[Exercise goal]
Transcribe, word for word, the line containing "wrist: (298, 425)" and each line following it through the end of the listing below. Omit all other lines.

--*--

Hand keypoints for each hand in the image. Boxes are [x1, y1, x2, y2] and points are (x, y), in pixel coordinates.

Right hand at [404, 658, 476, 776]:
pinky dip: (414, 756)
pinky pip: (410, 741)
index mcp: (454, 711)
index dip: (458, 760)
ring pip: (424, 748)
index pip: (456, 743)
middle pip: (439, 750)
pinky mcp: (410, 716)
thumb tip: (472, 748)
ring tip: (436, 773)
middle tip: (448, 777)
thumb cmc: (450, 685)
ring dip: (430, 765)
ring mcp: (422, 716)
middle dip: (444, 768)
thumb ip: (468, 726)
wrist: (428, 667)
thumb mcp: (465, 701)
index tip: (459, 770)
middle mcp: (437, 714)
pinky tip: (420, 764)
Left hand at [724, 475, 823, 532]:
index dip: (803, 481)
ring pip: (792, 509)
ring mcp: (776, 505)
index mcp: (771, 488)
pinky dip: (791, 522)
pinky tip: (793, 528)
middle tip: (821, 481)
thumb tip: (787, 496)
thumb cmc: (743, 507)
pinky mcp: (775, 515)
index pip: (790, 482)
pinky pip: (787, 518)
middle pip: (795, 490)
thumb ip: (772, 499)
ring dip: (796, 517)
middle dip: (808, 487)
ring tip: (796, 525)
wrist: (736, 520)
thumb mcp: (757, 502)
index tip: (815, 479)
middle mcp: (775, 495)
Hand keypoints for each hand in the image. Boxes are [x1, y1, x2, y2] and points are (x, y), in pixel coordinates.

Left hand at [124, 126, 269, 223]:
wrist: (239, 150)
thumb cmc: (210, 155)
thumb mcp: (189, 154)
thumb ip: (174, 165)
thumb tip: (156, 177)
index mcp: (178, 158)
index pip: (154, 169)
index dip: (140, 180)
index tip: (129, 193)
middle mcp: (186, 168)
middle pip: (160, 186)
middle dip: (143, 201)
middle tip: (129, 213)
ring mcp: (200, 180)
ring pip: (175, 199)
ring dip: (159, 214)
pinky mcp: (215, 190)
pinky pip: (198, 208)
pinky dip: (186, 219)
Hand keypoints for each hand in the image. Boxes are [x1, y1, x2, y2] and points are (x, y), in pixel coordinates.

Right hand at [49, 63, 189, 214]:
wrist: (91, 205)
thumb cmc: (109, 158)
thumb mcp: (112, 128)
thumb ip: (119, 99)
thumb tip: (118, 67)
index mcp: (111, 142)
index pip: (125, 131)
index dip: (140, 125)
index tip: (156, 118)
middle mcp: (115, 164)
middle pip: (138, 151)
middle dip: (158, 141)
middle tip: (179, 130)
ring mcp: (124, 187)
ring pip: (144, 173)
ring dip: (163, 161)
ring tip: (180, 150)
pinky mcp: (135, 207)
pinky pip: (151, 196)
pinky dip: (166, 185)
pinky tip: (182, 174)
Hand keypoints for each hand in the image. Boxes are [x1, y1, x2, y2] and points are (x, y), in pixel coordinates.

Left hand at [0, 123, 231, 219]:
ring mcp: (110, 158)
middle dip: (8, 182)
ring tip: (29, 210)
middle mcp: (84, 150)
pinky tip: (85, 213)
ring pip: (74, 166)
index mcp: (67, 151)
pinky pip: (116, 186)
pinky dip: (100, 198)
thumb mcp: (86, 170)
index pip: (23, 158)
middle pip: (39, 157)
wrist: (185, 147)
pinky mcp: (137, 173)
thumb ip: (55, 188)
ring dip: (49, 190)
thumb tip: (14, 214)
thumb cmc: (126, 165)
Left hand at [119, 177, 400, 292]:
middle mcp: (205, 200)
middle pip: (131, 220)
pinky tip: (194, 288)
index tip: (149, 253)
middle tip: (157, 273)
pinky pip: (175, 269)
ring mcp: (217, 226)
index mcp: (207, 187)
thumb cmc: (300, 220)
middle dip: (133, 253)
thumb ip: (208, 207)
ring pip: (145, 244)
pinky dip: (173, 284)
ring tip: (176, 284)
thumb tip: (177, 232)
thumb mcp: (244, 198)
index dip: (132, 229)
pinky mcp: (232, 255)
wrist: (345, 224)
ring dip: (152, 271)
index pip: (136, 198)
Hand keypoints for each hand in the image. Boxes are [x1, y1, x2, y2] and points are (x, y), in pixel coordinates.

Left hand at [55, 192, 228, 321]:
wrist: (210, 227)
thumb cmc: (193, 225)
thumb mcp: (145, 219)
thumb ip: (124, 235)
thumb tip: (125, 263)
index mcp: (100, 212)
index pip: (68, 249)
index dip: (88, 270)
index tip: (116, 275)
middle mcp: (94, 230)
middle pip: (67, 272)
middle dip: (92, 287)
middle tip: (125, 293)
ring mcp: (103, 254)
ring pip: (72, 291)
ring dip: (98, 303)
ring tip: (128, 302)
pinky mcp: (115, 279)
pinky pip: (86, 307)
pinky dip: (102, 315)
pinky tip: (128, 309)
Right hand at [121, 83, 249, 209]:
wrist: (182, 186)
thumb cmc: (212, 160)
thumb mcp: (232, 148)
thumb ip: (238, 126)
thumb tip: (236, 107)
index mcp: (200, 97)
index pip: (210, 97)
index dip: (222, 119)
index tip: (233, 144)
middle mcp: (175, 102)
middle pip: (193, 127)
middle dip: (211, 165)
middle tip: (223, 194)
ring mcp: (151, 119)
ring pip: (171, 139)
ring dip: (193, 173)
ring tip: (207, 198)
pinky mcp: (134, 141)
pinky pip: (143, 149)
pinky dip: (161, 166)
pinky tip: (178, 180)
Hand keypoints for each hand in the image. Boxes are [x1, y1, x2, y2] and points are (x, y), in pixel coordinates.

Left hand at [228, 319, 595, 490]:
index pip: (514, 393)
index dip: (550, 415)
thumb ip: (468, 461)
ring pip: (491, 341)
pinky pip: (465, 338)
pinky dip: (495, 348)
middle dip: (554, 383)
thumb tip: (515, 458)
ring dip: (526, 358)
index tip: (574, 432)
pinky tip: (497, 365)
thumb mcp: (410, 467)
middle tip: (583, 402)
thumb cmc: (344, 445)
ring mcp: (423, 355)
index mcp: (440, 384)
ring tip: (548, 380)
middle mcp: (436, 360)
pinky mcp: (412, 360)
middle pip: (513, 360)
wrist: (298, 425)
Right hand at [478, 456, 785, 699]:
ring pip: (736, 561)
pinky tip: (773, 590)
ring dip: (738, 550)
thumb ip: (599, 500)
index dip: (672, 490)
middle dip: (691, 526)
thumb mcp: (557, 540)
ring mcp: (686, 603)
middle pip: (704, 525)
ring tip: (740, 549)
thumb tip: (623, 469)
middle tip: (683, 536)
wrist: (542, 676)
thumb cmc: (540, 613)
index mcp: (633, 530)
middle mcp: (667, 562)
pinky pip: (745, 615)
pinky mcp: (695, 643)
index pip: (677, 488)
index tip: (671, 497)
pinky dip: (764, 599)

--*--

[The answer]
wrist: (298, 425)
Right hand at [478, 456, 785, 699]:
ring pip: (736, 561)
pinky tip: (773, 590)
ring dip: (738, 550)
thumb ip: (599, 500)
index dip: (672, 490)
middle dip: (691, 526)
thumb mcp: (557, 540)
ring mcp: (686, 603)
middle pip: (704, 525)
ring tip: (740, 549)
thumb tip: (623, 469)
middle tip: (683, 536)
wrist: (542, 676)
thumb cmc: (540, 613)
index mcp: (633, 530)
middle mcp: (667, 562)
pinky pip: (745, 615)
pinky mcp: (695, 643)
index pip: (677, 488)
index tip: (671, 497)
pinky dip: (764, 599)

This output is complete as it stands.